Lost and Found

January 15, 2019

Time to dust off some cobwebs

This was once a different space. One where I wrote freely about everything that was going on around here without fear that it would unwittingly become part of the board game news cycle. Not that I have anything wrong with the board game news cycle. It tells people about important stuff, and back then, I wasn't doing anything anyone would have considered important.

Somehow, though, I guess I became important? It's weird, but because of that, you become more reserved. You stop writing for yourself. You stop even writing for your dedicated fans. Instead, you find yourself writing to the entire community, and you only feel like you should say something - you should announce something - when it is the perfect time to do so. A time that will have a maximal impact on...something. The overall perception of your brand, I guess?

What I am trying to say is, I'd like to tell you about a game I'm working on. And when I talk about it, I'd really just like to do away with all expectations. No expectations of when or how it will be published, whether it will fit into the Gloomhaven universe, who will do the artwork, or any other question of that type. It's not an announcement.

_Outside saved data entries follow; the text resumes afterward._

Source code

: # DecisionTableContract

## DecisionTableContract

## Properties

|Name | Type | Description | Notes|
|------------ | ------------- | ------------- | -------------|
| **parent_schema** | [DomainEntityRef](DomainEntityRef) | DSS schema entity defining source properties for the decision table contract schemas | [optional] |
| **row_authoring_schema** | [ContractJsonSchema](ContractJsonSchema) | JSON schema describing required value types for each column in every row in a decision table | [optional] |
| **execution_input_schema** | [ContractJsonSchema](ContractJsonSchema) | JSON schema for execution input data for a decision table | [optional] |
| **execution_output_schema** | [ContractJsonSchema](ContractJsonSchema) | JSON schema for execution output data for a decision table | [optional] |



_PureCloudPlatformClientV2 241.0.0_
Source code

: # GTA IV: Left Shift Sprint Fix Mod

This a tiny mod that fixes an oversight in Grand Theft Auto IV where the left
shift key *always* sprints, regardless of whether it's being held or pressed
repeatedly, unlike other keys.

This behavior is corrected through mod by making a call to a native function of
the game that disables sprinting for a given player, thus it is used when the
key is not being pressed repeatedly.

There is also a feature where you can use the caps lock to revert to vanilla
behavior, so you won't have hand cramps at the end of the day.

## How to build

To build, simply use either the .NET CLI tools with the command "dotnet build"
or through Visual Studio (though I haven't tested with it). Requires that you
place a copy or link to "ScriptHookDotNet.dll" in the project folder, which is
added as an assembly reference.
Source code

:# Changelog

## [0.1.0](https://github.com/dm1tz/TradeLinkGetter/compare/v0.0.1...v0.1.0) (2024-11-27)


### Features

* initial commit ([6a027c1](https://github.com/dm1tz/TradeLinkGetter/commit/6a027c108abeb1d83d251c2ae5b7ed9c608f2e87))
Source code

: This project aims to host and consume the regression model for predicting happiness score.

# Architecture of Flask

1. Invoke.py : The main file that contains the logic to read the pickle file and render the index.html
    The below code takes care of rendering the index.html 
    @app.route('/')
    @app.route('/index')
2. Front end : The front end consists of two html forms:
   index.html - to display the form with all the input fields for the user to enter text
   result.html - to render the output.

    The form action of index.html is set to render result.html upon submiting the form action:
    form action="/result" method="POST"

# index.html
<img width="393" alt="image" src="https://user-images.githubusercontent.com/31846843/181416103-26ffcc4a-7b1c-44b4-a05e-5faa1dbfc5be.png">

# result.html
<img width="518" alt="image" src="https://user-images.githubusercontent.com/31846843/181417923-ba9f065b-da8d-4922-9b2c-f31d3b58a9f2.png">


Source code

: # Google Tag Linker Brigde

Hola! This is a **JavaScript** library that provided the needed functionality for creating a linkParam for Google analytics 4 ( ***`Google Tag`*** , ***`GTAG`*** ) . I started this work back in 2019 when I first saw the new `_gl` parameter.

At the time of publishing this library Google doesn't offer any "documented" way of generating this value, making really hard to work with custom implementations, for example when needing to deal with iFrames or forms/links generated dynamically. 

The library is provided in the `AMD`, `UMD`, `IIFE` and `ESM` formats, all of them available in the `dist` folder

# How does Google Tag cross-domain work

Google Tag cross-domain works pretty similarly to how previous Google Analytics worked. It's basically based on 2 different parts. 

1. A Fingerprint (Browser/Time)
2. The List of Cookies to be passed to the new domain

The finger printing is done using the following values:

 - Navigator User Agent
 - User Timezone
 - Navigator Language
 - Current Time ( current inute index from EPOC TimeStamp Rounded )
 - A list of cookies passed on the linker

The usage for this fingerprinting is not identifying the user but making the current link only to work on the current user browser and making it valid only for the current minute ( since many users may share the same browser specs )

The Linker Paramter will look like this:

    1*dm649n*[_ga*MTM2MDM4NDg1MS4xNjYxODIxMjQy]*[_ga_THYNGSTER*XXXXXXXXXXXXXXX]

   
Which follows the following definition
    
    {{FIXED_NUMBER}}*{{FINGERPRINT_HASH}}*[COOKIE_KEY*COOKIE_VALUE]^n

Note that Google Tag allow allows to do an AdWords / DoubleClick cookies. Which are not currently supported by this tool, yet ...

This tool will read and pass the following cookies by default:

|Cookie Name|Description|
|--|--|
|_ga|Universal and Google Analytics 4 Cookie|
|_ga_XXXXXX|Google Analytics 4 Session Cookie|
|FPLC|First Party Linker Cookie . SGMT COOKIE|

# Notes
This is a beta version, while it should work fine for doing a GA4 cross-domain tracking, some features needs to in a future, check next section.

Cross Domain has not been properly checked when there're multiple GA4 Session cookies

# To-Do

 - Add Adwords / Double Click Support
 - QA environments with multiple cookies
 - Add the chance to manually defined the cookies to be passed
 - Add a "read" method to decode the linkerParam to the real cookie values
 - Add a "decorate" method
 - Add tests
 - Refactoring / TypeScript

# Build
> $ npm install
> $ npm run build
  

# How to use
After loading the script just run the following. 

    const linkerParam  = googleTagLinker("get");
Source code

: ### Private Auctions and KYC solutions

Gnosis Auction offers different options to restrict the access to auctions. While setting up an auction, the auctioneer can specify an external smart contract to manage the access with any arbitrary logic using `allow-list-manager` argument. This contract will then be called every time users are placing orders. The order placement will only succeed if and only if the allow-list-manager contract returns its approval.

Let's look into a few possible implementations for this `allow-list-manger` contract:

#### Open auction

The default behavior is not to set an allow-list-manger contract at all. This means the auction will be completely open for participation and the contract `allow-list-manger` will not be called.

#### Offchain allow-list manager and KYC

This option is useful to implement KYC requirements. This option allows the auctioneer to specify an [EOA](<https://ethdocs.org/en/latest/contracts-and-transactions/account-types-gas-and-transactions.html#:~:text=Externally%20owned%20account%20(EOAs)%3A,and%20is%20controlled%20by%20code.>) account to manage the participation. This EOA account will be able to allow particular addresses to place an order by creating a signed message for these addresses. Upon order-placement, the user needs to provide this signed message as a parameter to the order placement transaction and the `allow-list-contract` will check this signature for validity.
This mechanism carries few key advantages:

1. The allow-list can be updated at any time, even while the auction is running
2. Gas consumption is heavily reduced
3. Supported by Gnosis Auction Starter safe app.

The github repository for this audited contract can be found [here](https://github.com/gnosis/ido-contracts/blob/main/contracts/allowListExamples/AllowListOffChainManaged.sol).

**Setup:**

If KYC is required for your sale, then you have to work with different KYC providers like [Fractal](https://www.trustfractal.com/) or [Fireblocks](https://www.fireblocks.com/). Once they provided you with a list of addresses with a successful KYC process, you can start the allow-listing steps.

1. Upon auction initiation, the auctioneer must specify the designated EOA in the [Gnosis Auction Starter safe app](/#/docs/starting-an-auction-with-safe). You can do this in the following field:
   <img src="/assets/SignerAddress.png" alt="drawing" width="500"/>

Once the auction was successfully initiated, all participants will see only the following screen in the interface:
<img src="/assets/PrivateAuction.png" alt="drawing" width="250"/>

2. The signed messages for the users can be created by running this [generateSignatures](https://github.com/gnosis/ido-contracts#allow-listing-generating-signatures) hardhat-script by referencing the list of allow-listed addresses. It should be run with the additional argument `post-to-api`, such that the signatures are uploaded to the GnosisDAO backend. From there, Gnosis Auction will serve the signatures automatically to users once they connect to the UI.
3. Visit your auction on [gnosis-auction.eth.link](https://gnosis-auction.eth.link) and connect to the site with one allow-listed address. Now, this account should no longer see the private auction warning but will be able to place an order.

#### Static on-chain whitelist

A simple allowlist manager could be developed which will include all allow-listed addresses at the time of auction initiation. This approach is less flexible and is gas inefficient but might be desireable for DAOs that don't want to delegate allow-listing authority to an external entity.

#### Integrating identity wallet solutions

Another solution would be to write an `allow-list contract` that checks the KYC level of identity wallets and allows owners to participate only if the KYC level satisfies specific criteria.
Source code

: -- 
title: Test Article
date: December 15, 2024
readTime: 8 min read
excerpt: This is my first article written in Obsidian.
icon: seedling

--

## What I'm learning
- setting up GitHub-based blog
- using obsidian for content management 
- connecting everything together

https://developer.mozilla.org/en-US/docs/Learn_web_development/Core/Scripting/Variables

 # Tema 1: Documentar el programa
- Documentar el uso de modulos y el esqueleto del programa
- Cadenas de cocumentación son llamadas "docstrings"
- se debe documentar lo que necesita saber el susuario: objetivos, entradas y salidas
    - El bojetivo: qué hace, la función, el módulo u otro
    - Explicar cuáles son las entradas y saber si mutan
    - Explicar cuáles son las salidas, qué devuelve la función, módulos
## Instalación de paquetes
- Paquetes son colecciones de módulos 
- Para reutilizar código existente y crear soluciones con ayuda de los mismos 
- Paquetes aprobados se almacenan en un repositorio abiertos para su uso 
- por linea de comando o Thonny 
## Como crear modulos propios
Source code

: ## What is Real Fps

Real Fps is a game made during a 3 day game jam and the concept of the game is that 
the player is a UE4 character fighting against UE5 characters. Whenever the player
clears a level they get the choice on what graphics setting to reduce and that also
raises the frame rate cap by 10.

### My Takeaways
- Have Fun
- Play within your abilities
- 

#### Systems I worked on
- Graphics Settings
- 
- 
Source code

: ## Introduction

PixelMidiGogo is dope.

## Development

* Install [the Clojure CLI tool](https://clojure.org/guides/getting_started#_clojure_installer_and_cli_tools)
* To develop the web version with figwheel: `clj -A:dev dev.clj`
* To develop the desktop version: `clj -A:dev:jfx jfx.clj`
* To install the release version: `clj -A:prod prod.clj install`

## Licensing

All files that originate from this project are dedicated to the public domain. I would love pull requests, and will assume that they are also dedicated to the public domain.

You see, I miss the way this space used to be. Not just in a nostalgic way, but in the way that it was incredibly helpful to just talk through ideas. See them formed on a page and think them through. I guess you could do that in any old word processor, but having an audience, however large or small, adds stakes. It adds accountability. And sometimes I feel that's what I am lacking these days. It's hard to work on a game I can't talk to anyone about. There's just no pressure to get anything done.

This game I want to tell you about? I started working on it maybe three and half years ago. Not that I have much to show for it. I made a prototype, it didn't work very well, and I never really went back to it.

But I want to. I love the concept, and over the last couple months, I've started collecting ideas on how to improve it. I think it's time to bring it back out into the light and hammer on it for a while, and I'd really, really like to talk through the design process here. I think it could be motivating for me, and, if we're really lucky, maybe even instructive for other people.

And with that giant preamble that took up most of our space, I guess we should now get to it. This is definitely going to be a series of posts, written whenever I have something to say about it, so I think we'll just start off talking about the theme.

Some old images of the lab I lived in.

I spent a large portion of my life working in a physics lab, and that world has intrigued me from a game design perspective ever since. "Write what you know," I suppose, but maybe that's the wrong place to start this, because what really got this idea going was the concept of parallel universes (which, admittedly, is pushing the concept of "physics lab" heavily into the realm of science fiction).

The 5-second pitch is, "What if you were playing two inter-connected worker-placement games in two mirror universes?" Basically, a team of physicists opens a door into a mirror universe and finds mirror versions of themselves. They then have to figure out how to close the door, and the one who contributed the most to the endeavor gets to be first author on the ground-breaking, Nobel Prize-winning paper that they will write.

Worker placement is kind of a tired mechanic, but I think it could work well here, as there are different types of workers with different specializations (professor, post doc, graduate student, undergrad), which should add some spice to the proceedings.

But anyway, the idea is that, at the start of the game, you've got these two parallel universes, which, because the door is open, can behave independently of each other. Workers can even move back and forth between the two and possibly even receive various bonuses for doing so. But you're working toward closing the door, so after some objectives are complete, movement becomes more restrictive. The two copies of any specific worker you have need to be on opposite sides of the door or they will blink out of existence, which would not reflect well on you.

Then, as the door closes further, they once again begin to act as mirror worlds, where every move you make on one side must be mirrored with the corresponding worker on the other side. Except you were allowed to act freely before, so the two universes were built in different ways throughout the game. Placing a worker in a specific space on one side does action X, but when it's mirrored on the other side, it produces action Y. So it becomes a matter of spatially building your lab in such a way as to produce efficient actions in the end game.

Or at least that's part of it, and it's still pretty theoretical at this point. Like I said, I made a prototype of these concepts a long time ago, and it didn't work very well at all. But next time we'll get into where I'm taking it moving forward and maybe even make a new prototype.

And since I'll probably want to refer to the project by a specific name, I was always keen on calling it What We Found There, an allusion to Lewis Carroll's Through the Looking Glass. Maybe it's too long of a title, but I think it has a nice ring to it.